Review Summary: Radiohead doesn't reinvent the wheel again, but should we still be expecting them to?
3 of 3 thought this review was well written
It has often confused me the amount of controversy and hype that surrounds every Radiohead release. Ever since the days of OK Computer and Kid A, people been longing for the next masterpiece the band would release. Everyone has over-praised the possibility of Radiohead releasing another genre defining album, but the chances of this are slim-to-none. The bands biggest creative phases and stylistic leaps were all made during the time between 1995's Brit-rock influenced "The Bends" and 2000's apocalyptic "Kid A". All albums post Kid A have been strangely too familiar in terms of "redefining" anything. "Amnesiac" consisted of a majority of songs that did not make Kid A and "Hail To The Thief" seemed like it lacked the focus and consistency that their earlier albums held. "In Rainbows" was a fresh breath of air as the band learned to mix their electronic elements while leaving room for plenty of guitars. Fast forward four years and only eight songs later, and we see Radiohead treading familiar ground yet again.
Attempting to avoid any pre-release hype, Radiohead revealed The King Of Limbs just days before it would drop and then releasing it one day earlier than that, leaving little time for fan-boys to banter about what direction the band would take this time. Unfortunately it has since been victim of criticisms of being too short, too abstract, rumors of not even being the "real" new album and even only being half of a finished product. Not to discredit "The King Of Limbs" so early in the game already though, it isn't deserving of all the rants of how it doesn't live up to earlier releases because in reality, it isn't suppose to.
Once again Radiohead have let sampling and electronics take the lead role on most songs. Surprisingly most of the new songs are danceable ("Lotus Flower", "Separator"). Not to say that guitars aren't present. Guitars appear on five out of the eight songs, but mostly lay low in the mix and are only that prominent on "Morning Mr. Magpie" and select parts of "Separator". "Codex makes for a nice piano ballad, but bares many resemblances to Amnesiacs "Pyramid Song". The minimalist "Give Up The Ghost" consist of various repeated samples of Thom Yorke's singing "Don't Hurt Me" over a lone acoustic guitar. The previously mentioned "Lotus Flower" and "Separator" serve as the albums best tracks, both containing Thom's signature goose bump-inducing falsetto's quietly floating over Phil Selway's grooving beats and are sadly over before you know it.

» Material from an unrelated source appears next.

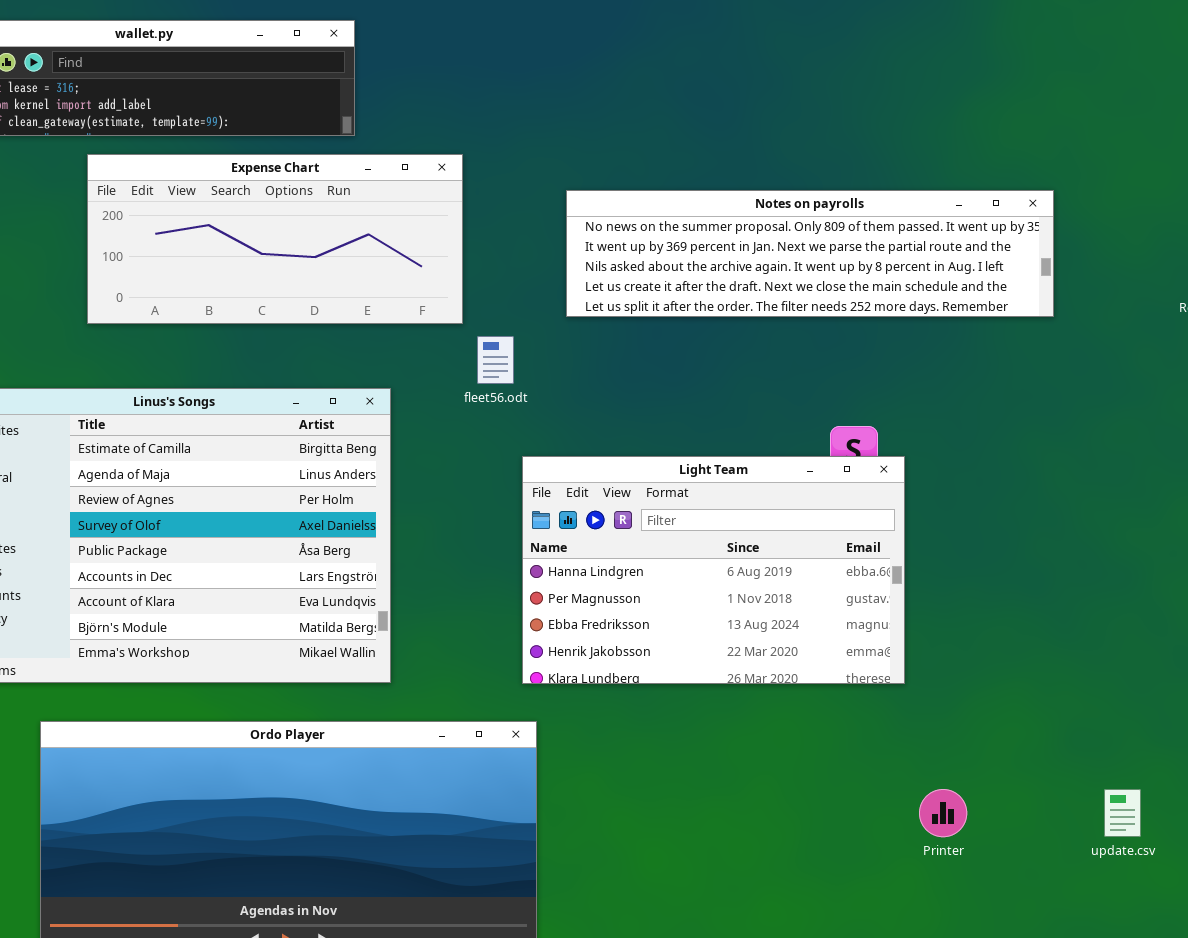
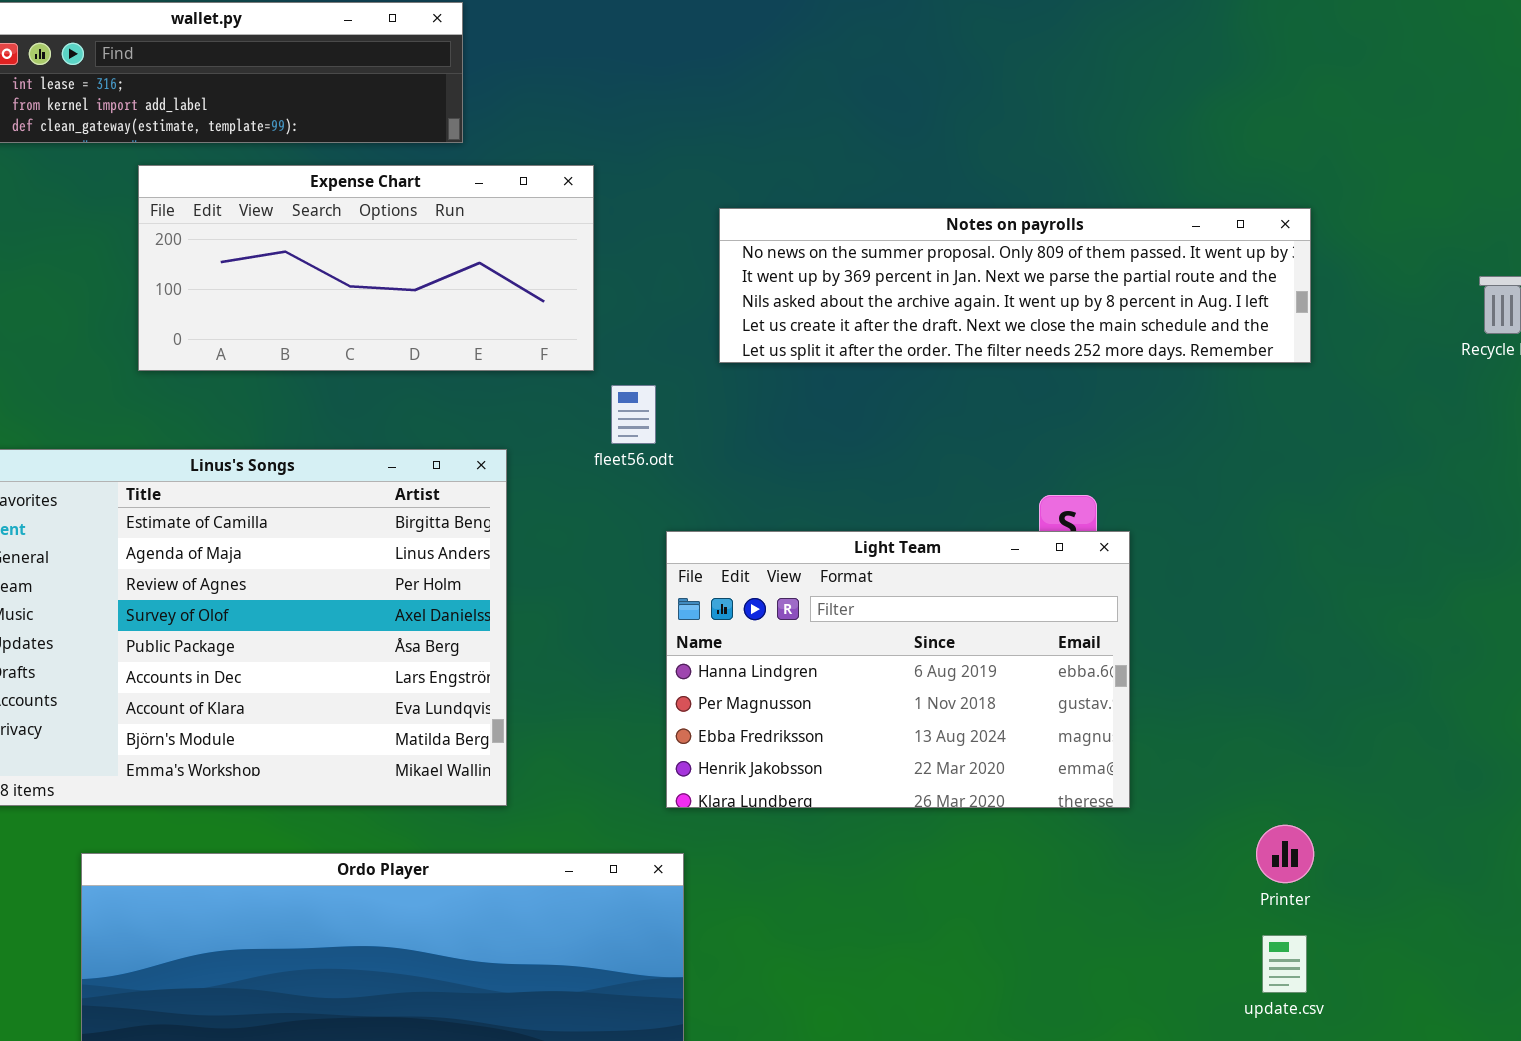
Printer: [919,789,967,837] -> [1256,825,1314,883], moved
update.csv: [1104,789,1141,837] -> [1262,935,1307,993], moved

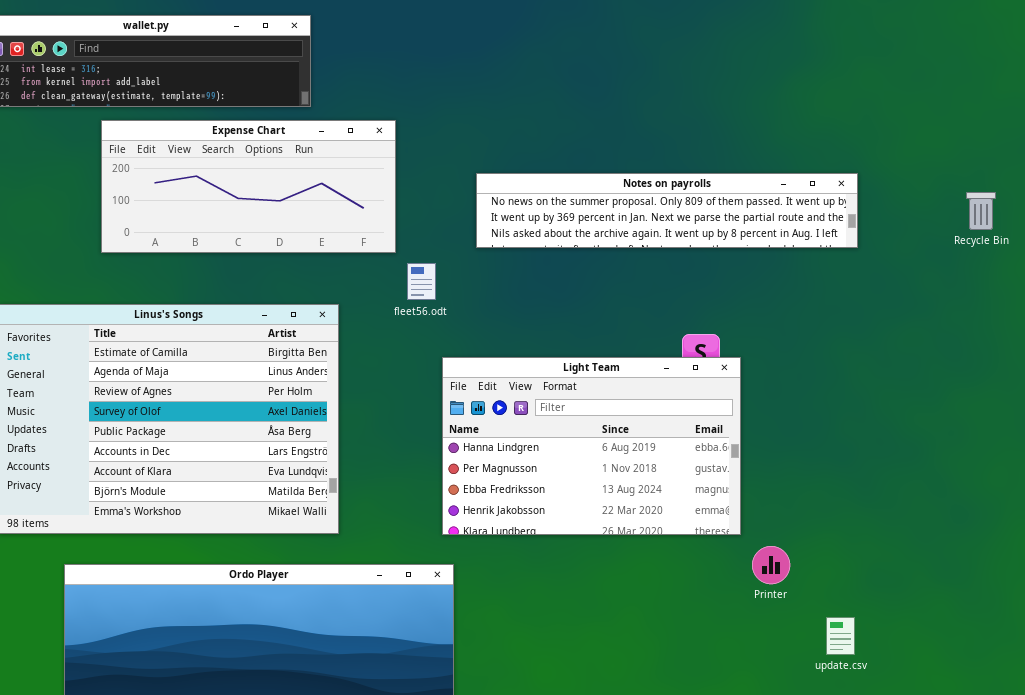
Notes on payrolls: [719,208,1311,363] -> [476,173,858,248], resized
Printer: [1256,825,1314,883] -> [752,546,790,584], moved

Unfortunately, the first half of the album doesn't quite make the great impression that the last half does. Many of the songs consist of the same beats or riffs for the entire song, occasionally introducing various horns and strings throughout. Opener "Bloom" is a perfect example of this. Based off a looping piano line and chopped up clips of Phil Selways drums, the song moves along with little to no interruption of these elements. "Morning Mr. Magpie" and "Little By Little" both fall to this use of repetition, dragging down the reply value of The King Of Limbs. "Feral" is a strange experimental track consisting of only beats and Thom Yorke's voice chopped up and randomly placed throughout, but ultimately comes off as filler. The King Of Limbs is nowhere near a bad album, it consist of some of Radioheads best tracks they have released post-Kid A. However, the dragging first half of the album is not anywhere near the quality of the last half and will leave many fans longing for more. The King Of Limbs is not Radiohead trying to reinvent the wheel, it is just them playing the music they want to; nothing more, nothing less.
Give Up The Ghost
don't exaggerate irving, there's only 21 others. and you carefully proofread at least half of them ;]
problematic stuff around incl:
1st paragraph you kinda contradict yourself about post kid a radiohead (+ sentences should read 'of OK Computer and Kid A, people have been' , 'band's biggest creative phases').
2nd paragraph is mostly unnecessary
3rd paragraph 1st sentence is a runon. and then i got bored of reading.
keep plugging away at reviewing, but try reviewing albums that haven't already been reviewed 21 over and over again so you can actually convey your own opinions and not say essentially what's already been said before
yea sorry that's not what i meant. mostly i'm a fanboy who's upset cause you said All albums post Kid A have been strangely too familiar in terms of "redefining" anything, but i guess there's a point to be made there.
I disagree, I think that stylistically there's a bigger difference between IR and this than there was between Amnesiac, HTTT and IR. I don't think that this album has been received badly (compared to other Radiohead releases) due to the band's failure to continue to evolve musically, but due to a lack of interest in the style of this record or simply because it has weaker material.
Not a bad review by any means, but nothing exciting or memorable about it. Could use a little pizazz. Especially when trying to stand out from 21 other reviews. Keep writing though, you ain't half bad.